« BackMulti-tenant SAML in an afternoontylerrussell.devSubmitted by ned_at_codomain 4 days ago
  • jansommer 3 days ago

    > Last but not least, cost. I’ll just come out and say it: IMHO, what most vendors charge for being IdP is outrageous. Charging by MAU in an IdP? Really? We all know that the marginal cost for me to have a user in your system is essentially 0. You really gonna charge me 10 cents a month for a row in your database?

    I've been looking into adding OAuth2/OIDC IdP integrations to an app I'm making. The pricing for most auth-as-a-service is indeed outrageous, and I don't need (or want) JWT. oauth4webapi [1] fits the bill here, is free and certified. Took less than an afternoon to have sign in with Google and another IdP. There's obviously more work to be done, but it's not rocket science.

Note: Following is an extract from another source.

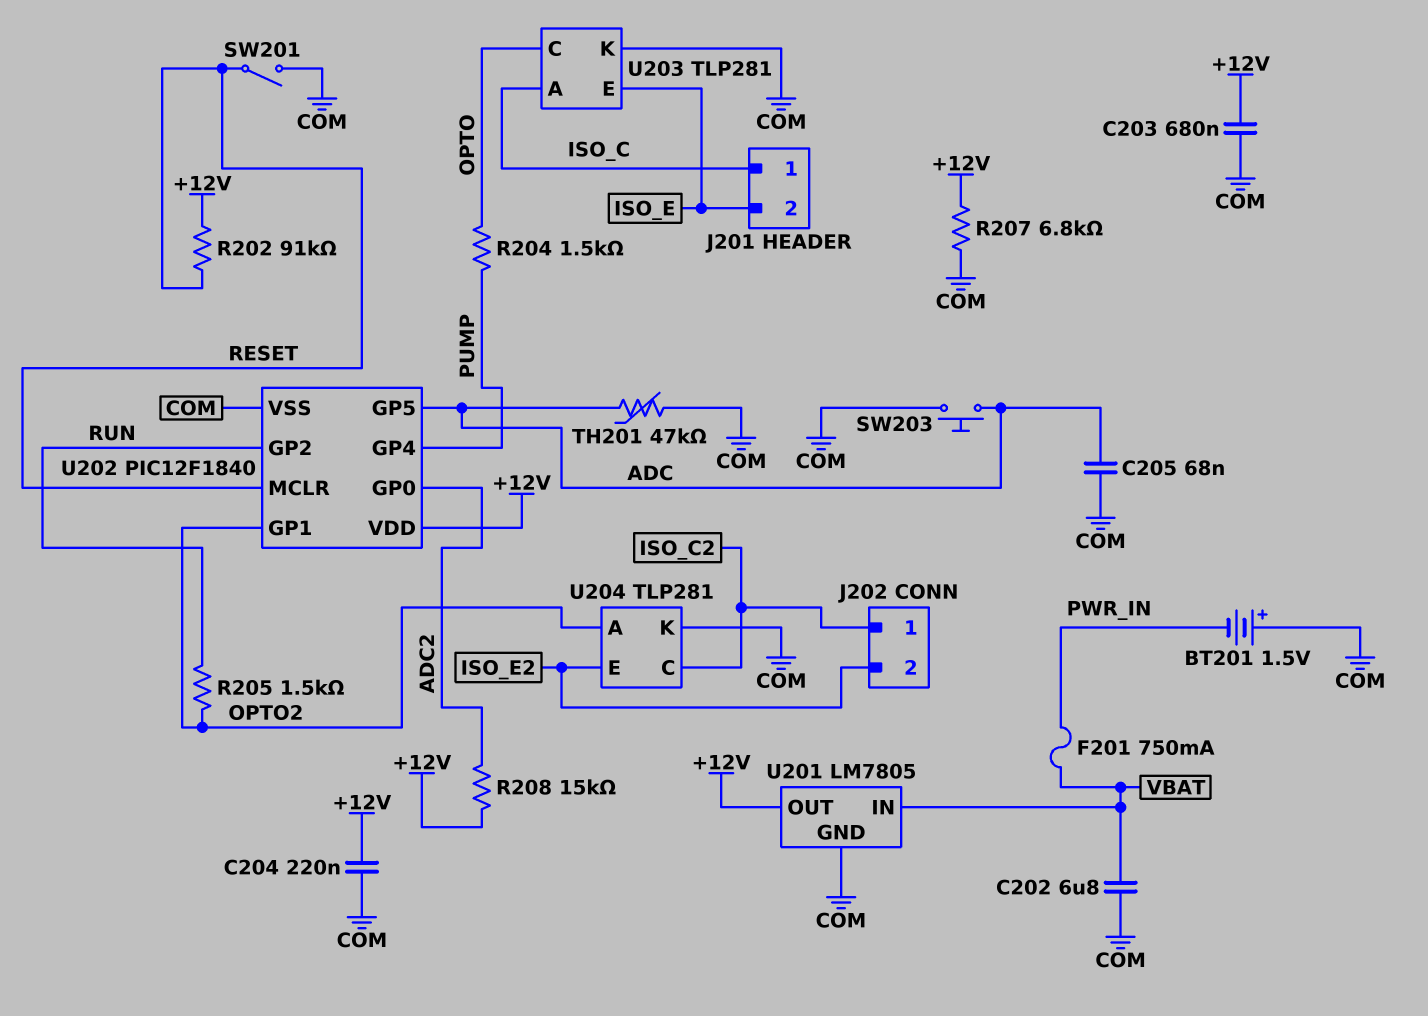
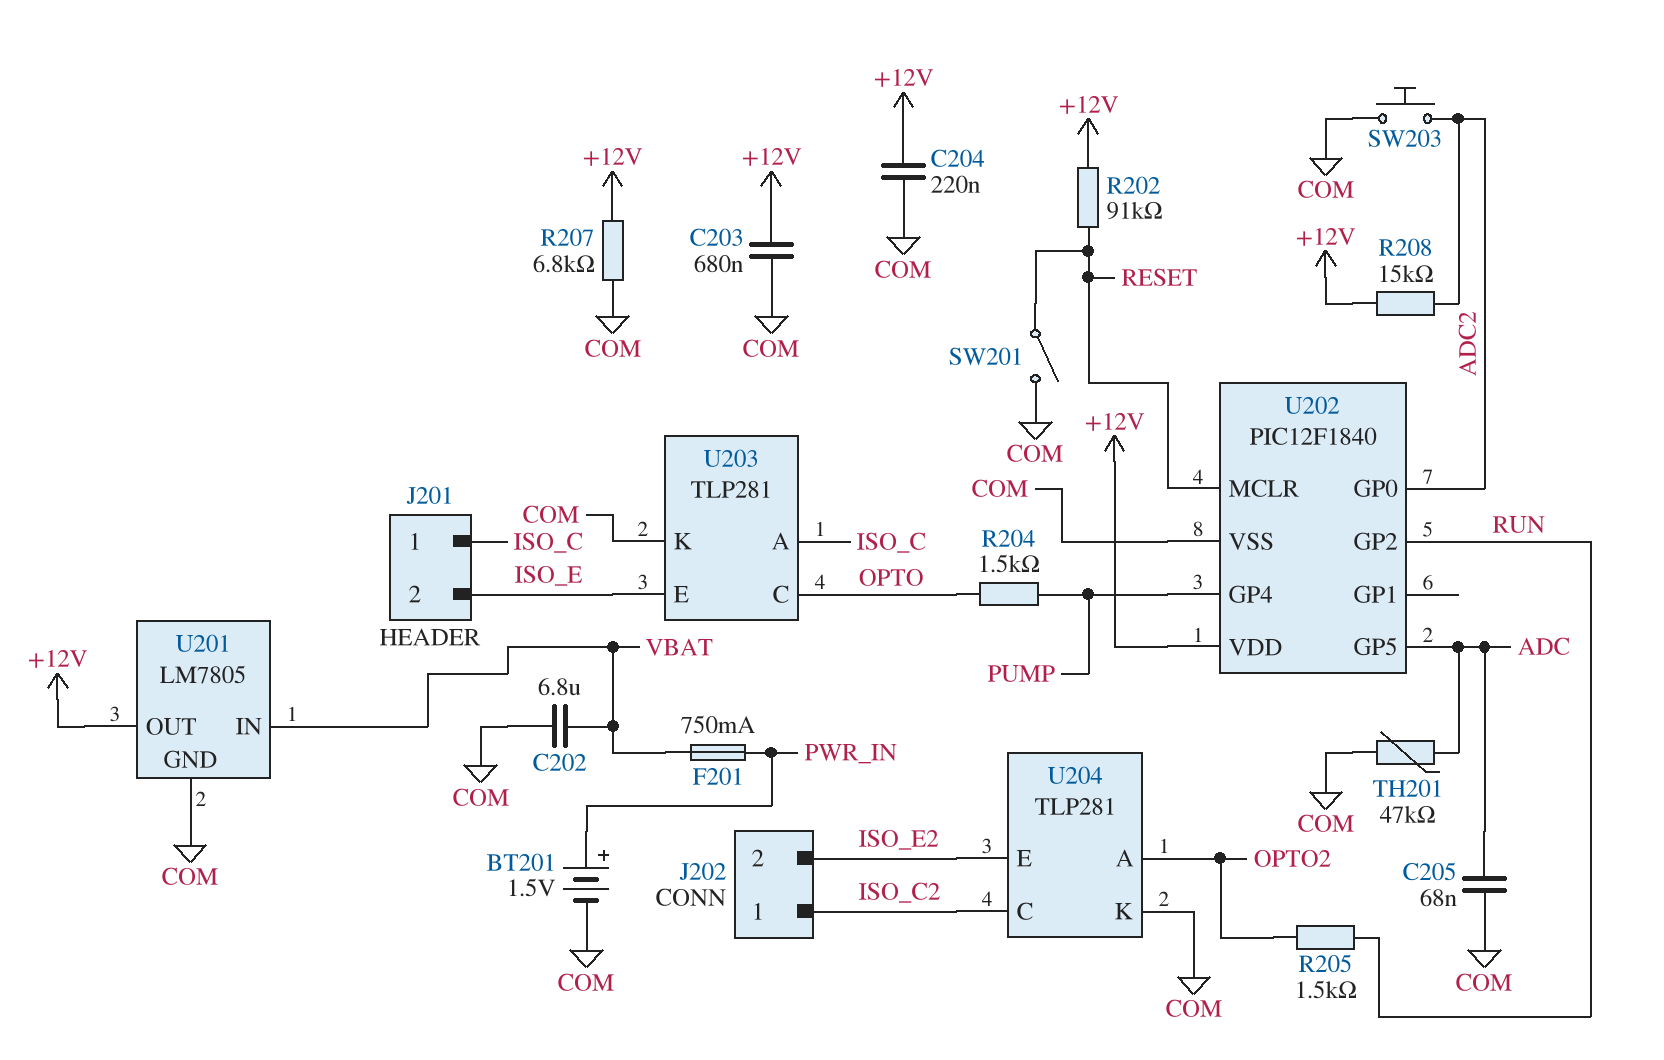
BT201: 1.5V (plus COM, minus PWR_IN) -> 1.5V (plus PWR_IN, minus COM)
SW203: button (ADC, COM) -> button (ADC2, COM)
U202 pin GP1: OPTO2 -> none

    Don't know if there's an equivalent for SAML. But I've certainly considered going into the auth SaaS business a few times. Seems like there's good money to be made.

    [1] https://github.com/panva/oauth4webapi (TypeScript)

    • runako 3 days ago

      > the marginal cost for me to have a user in your system is essentially 0

      This argument essentially reduces to the notion that most Web apps should be free. The marginal cost of a Salesforce/Canva/Outlook/Office/Github/Discord/any scaled SaaS user is a tiny epsilon. If that were not true, there would not be a viable software business there; that epsilon keeps everyone paid who keeps everything running.

      > You really gonna charge me 10 cents a month for a row in your database?

      Apologies for the analogy, but the 10 cents is not for the storage, but for knowing which row is yours.

      It's fine to want to DIY, no shade to that at all. But not every application is a fit for DIY solutions for whatever reason.

      • terussell85 3 days ago

        Author here. I didn't actually post this so I was a bit surprised to find it in my daily browsing!

        You make a valid point. And I understand there is clearly a large amount of hand waving and fallacy in my "for a row in your database" statement. I tend to write pretty flippantly. In reality, life is always more nuanced.

        In reality, the crux of my opinion is more about how most of modern SaaS are so overly obsessed with pricing on user-based models, even when they don't actually make sense. There is obviously cost to host/run/maintain any piece of software, but it especially hurts with infrastructure-like companies. It's up for argument, but I think IdPs and MAUs fit in that category.

        Building a company that doesn't charge on a per-seat basis with an IdP that does really makes it difficult to maintain a reasonable profit margin. For example, if I'm billing on a usage-based model (that's not user-based) and provide unlimited user access so that there is more usage, I could lose money just by having a 1,000-person company sign up. Even if all they did was sign in once a month to kick the tires. It kind of forces anyone downstream to also be user-based, which feels unfortunate.

        My personal opinion is that there is a big emerging market for new companies to do what the big players already do, but charging less on flat-fee models. What's that famous quote? "Your margin is my opportunity" or whatever...

        [edit: added more clarity to my pricing example]

        • youngtaff 3 days ago

          Okta / Auth0 pricing is negotiable… we used to pay per customer connection now we pay a flat fee

      • tomjen3 3 days ago

        I have setup Keycloak a bunch of times. I don't know if I would say it is a good solution (that would be ditching SAML), but it doesn't require you to pay outrages fees.

        • raffraffraff 3 days ago

          Why do you say "that would be ditching SAML"? Keycloak supports SAML.

          While Keycloak is free, the time it takes to implement a solution is not. And that can be considerable if you want a production ready deployment that's highly available, monitored, and well-understood by whoever is supporting it. And hosting has a cost (instance + dB for a simple low-traffic "dev" setup, but for HA and redundancy you have more work to do).

          For some companies the choice is simple: a 3rd party service is quicker, easier and while it's expensive over years, the monthly cost is doable. But we're using it because we have an investor who pays for hiring and AWS, but nothing else. Have you tried using AWS Cognito? Full body shudder. It's simple until it's not.

          Keycloak has a learning curve but at least it makes sense. It took me a while but I'm at the point where the entire thing is automatic using terraform and helm, from deployment, & configuration to theme and full "IAM" stuff (users, roles, clients, IDPs etc). It took a while but since I was getting paid and we had no way to simply pay for a quick alternative, I just crunched through it. That model doesn't suit every company though.

          Finally, I'll add that AFTER getting Keycloak fully set up, hooking the product into it looked pretty much like the "one step forward, two steps back" that the original post chronicled as he implemented SSO.

          • tomjen3 2 days ago

            I mean ditch SAML. We use Keycloak as a SAML to OpenId translator, essentially, so if we could get JWT tokens from our IdPs directly, we wouldn't need Keycloak.